I Got Burned by Prompt Injection in Production. Here Are 2 Tiny npm Libs That Stopped It.

#aisecurityragjavascript

A user pasted a help article into our agent. Three minutes later the agent silently rewrote a customer email, leaked an internal URL, and tried to fetch a .zip from a domain none of us had ever seen.

Nothing in the LLM was wrong. The problem was upstream. Retrieved text walked into the prompt with no inspection, and the agent treated it as gospel.

I wrote up the lessons as a short preprint. The two npm libs below are the working code behind it.

The two libs

`@mukundakatta/prompt-injection-shield`

A small-rule scanner for prompt-injection patterns in untrusted text. No heuristics, no ML, no weights. Just regex-grade rules with a typed risk_reasons array so you can log, gate, or strip lines.

npm install @mukundakatta/prompt-injection-shield

import { scan } from '@mukundakatta/prompt-injection-shield';

const r = scan(retrievedDoc);
if (r.risk_score > 0) {
  console.warn('blocked:', r.risk_reasons);
  return;
}

What it catches:

"ignore previous instructions" and family
system-prompt impersonation
tool-call hijack patterns
url-based exfil hints
secret patterns the model should not see

When a rule fires, you get the line, the rule id, and a recommendation. Strip, redact, drop, or feed it to your audit trail. Up to you.

`@mukundakatta/vector-poison-score`

Same idea, retrieval side.
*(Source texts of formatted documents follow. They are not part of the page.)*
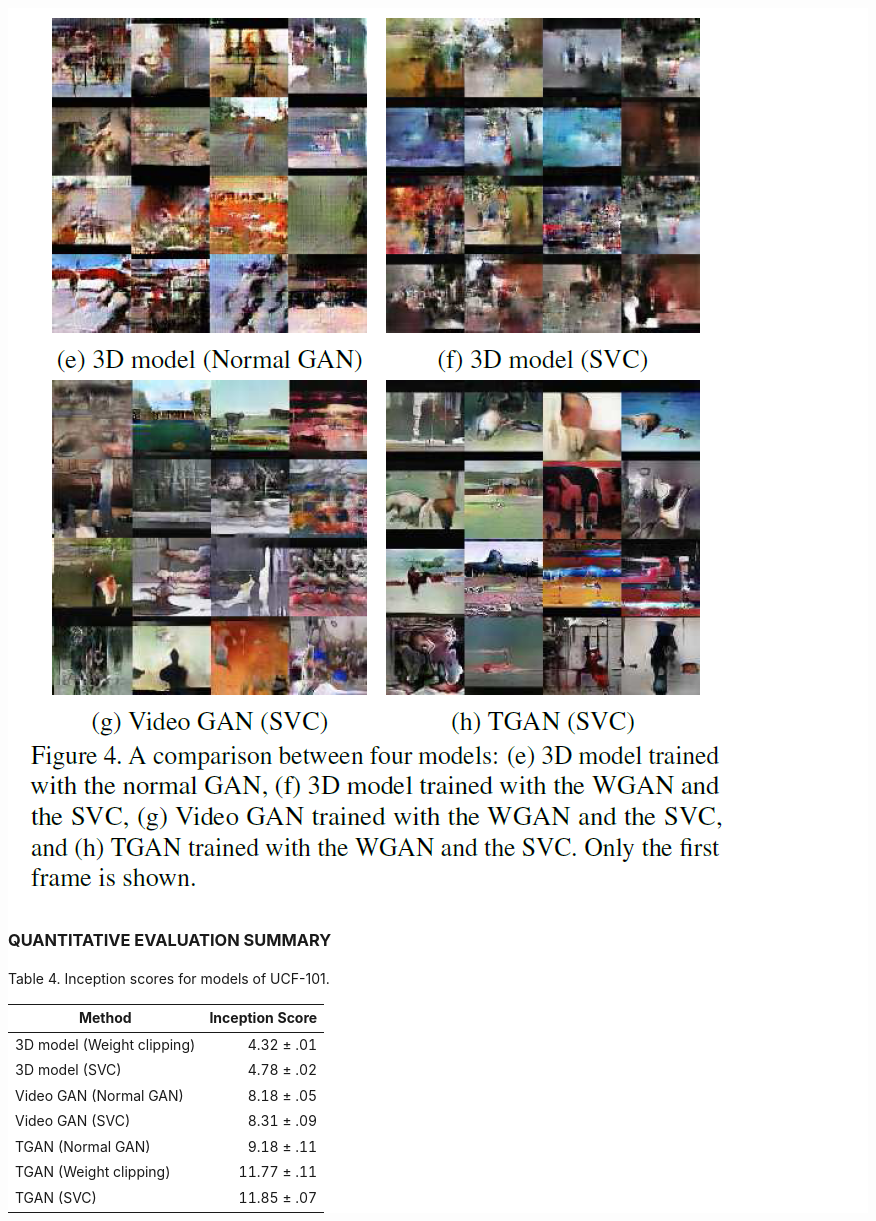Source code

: ![qualitative-ucf-101.png](images/iccv-2017-temporal-generative-adversarial-nets-with-singular-value-clipping/qualitative-ucf-101.png "Qualitative analysis on UCF 101")

### QUANTITATIVE EVALUATION SUMMARY

Table 4. Inception scores for models of UCF-101.

|Method                      | Inception Score |
|----------------------------|----------------:|
| 3D model (Weight clipping) |  4.32 ± .01     |
| 3D model (SVC)             |  4.78 ± .02     |
| Video GAN (Normal GAN)     |  8.18 ± .05     |
| Video GAN (SVC)            |  8.31 ± .09     |
| TGAN (Normal GAN)          |  9.18 ± .11     |
| TGAN (Weight clipping)     | 11.77 ± .11     |
| TGAN (SVC)                 | 11.85 ± .07     |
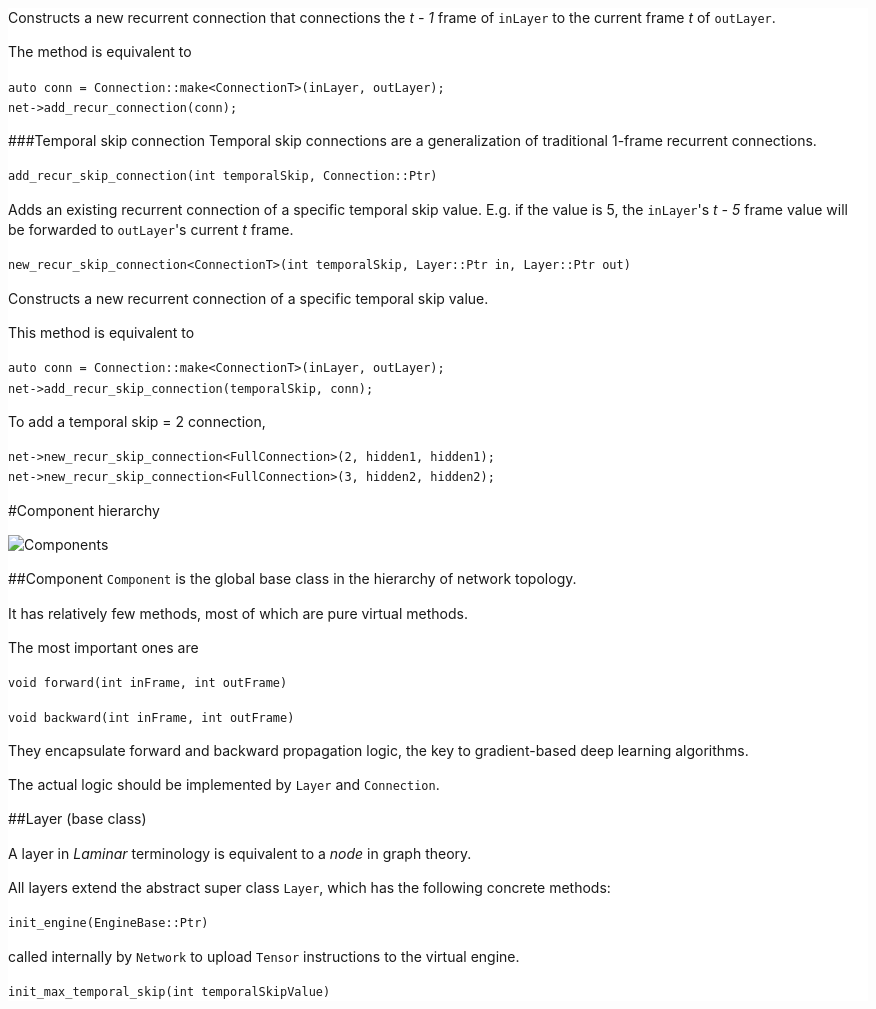 Constructs a new recurrent connection that connections the *t - 1* frame of `inLayer` to the current frame *t* of `outLayer`. 

The method is equivalent to 

    auto conn = Connection::make<ConnectionT>(inLayer, outLayer);
    net->add_recur_connection(conn);

###Temporal skip connection
Temporal skip connections are a generalization of traditional 1-frame recurrent connections. 

`add_recur_skip_connection(int temporalSkip, Connection::Ptr)` 

Adds an existing recurrent connection of a specific temporal skip value. 
E.g. if the value is 5, the `inLayer`'s *t - 5* frame value will be forwarded to `outLayer`'s current *t* frame. 

`new_recur_skip_connection<ConnectionT>(int temporalSkip, Layer::Ptr in, Layer::Ptr out)`

Constructs a new recurrent connection of a specific temporal skip value. 

This method is equivalent to

    auto conn = Connection::make<ConnectionT>(inLayer, outLayer);
    net->add_recur_skip_connection(temporalSkip, conn);

To add a temporal skip = 2 connection, 

    net->new_recur_skip_connection<FullConnection>(2, hidden1, hidden1);
    net->new_recur_skip_connection<FullConnection>(3, hidden2, hidden2);


#Component hierarchy

![Components](https://raw.githubusercontent.com/JimJarvis/DocImages/master/laminar/components.png)

##Component
`Component` is the global base class in the hierarchy of network topology. 

It has relatively few methods, most of which are pure virtual methods. 

The most important ones are

`void forward(int inFrame, int outFrame)`

`void backward(int inFrame, int outFrame)`

They encapsulate forward and backward propagation logic, the key to gradient-based deep learning algorithms. 

The actual logic should be implemented by `Layer` and `Connection`.

##Layer (base class)

A layer in *Laminar* terminology is equivalent to a *node* in graph theory. 

All layers extend the abstract super class `Layer`, which has the following concrete methods:

`init_engine(EngineBase::Ptr)`

called internally by `Network` to upload `Tensor` instructions to the virtual engine. 

`init_max_temporal_skip(int temporalSkipValue)`

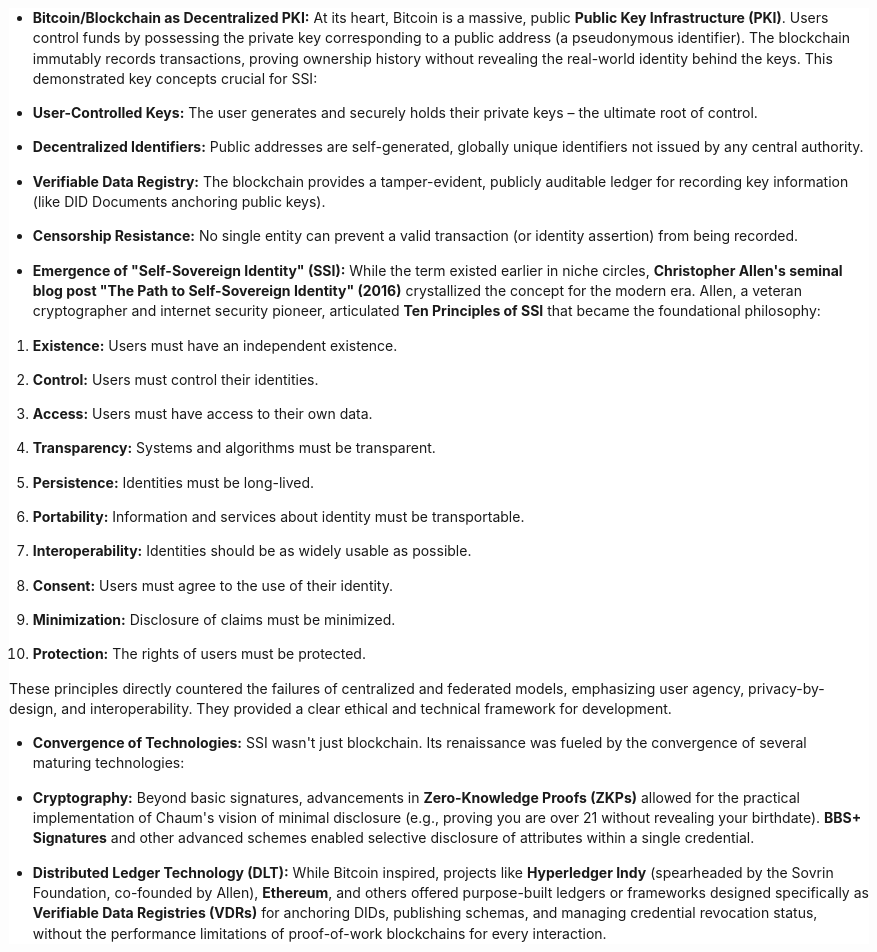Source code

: *   **Bitcoin/Blockchain as Decentralized PKI:** At its heart, Bitcoin is a massive, public **Public Key Infrastructure (PKI)**. Users control funds by possessing the private key corresponding to a public address (a pseudonymous identifier). The blockchain immutably records transactions, proving ownership history without revealing the real-world identity behind the keys. This demonstrated key concepts crucial for SSI:

*   **User-Controlled Keys:** The user generates and securely holds their private keys – the ultimate root of control.

*   **Decentralized Identifiers:** Public addresses are self-generated, globally unique identifiers not issued by any central authority.

*   **Verifiable Data Registry:** The blockchain provides a tamper-evident, publicly auditable ledger for recording key information (like DID Documents anchoring public keys).

*   **Censorship Resistance:** No single entity can prevent a valid transaction (or identity assertion) from being recorded.

*   **Emergence of "Self-Sovereign Identity" (SSI):** While the term existed earlier in niche circles, **Christopher Allen's seminal blog post "The Path to Self-Sovereign Identity" (2016)** crystallized the concept for the modern era. Allen, a veteran cryptographer and internet security pioneer, articulated **Ten Principles of SSI** that became the foundational philosophy:

1.  **Existence:** Users must have an independent existence.

2.  **Control:** Users must control their identities.

3.  **Access:** Users must have access to their own data.

4.  **Transparency:** Systems and algorithms must be transparent.

5.  **Persistence:** Identities must be long-lived.

6.  **Portability:** Information and services about identity must be transportable.

7.  **Interoperability:** Identities should be as widely usable as possible.

8.  **Consent:** Users must agree to the use of their identity.

9.  **Minimization:** Disclosure of claims must be minimized.

10. **Protection:** The rights of users must be protected.

These principles directly countered the failures of centralized and federated models, emphasizing user agency, privacy-by-design, and interoperability. They provided a clear ethical and technical framework for development.

*   **Convergence of Technologies:** SSI wasn't just blockchain. Its renaissance was fueled by the convergence of several maturing technologies:

*   **Cryptography:** Beyond basic signatures, advancements in **Zero-Knowledge Proofs (ZKPs)** allowed for the practical implementation of Chaum's vision of minimal disclosure (e.g., proving you are over 21 without revealing your birthdate). **BBS+ Signatures** and other advanced schemes enabled selective disclosure of attributes within a single credential.

*   **Distributed Ledger Technology (DLT):** While Bitcoin inspired, projects like **Hyperledger Indy** (spearheaded by the Sovrin Foundation, co-founded by Allen), **Ethereum**, and others offered purpose-built ledgers or frameworks designed specifically as **Verifiable Data Registries (VDRs)** for anchoring DIDs, publishing schemas, and managing credential revocation status, without the performance limitations of proof-of-work blockchains for every interaction.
Score chunks before they go into context.

npm install @mukundakatta/vector-poison-score

import { score } from '@mukundakatta/vector-poison-score';

const s = score(chunk);
if (s.poison_score >= 0.5) skip(chunk);

What it scores:

oversized chunks (token bloat attacks)
secret-exfiltration patterns inside retrieved text
suspicious link clusters
mixed-language anomalies in technical docs

Weights are tunable. Defaults are conservative. Both libs have zero runtime dependencies.

Why "small rules"

Big ML defenses are expensive, opaque, and hard to audit when something slips. Small rules are the opposite. You can read them. You can grep them. You can fork the file when your threat model is different from mine.

Same logic as a linter. Not perfect. Not sexy. Catches a huge chunk of the dumb stuff before the model has to think about it.

Where they sit in the pipeline

retrieval -> [vector-poison-score] -> reranker
                                      |
                                      v
              tool output -> [prompt-injection-shield] -> prompt
                                                          |
                                                          v
                                                         LLM

Two checkpoints. Cheap. Easy to disable per request. No effect on latency above the noise floor.

The preprint

Full writeup with threat model, rule design, and limitations:

Zenodo DOI: 10.5281/zenodo.20057056
Figshare DOI: 10.6084/m9.figshare.32193543
GitHub bundle: MukundaKatta/rag-guardrails-paper

License is CC BY 4.0 on the paper, MIT on the code. Both libs are tiny. Both are forkable in five minutes.

What this is not

Not a replacement for a full security review. Not a benchmark claim. Not a model. The whole thesis is that an inspectable, boring baseline between retrieval and prompt construction is worth more than nothing, and most teams ship with nothing.

If you build agentic RAG, drop these in front of your prompt. Then run a real audit later.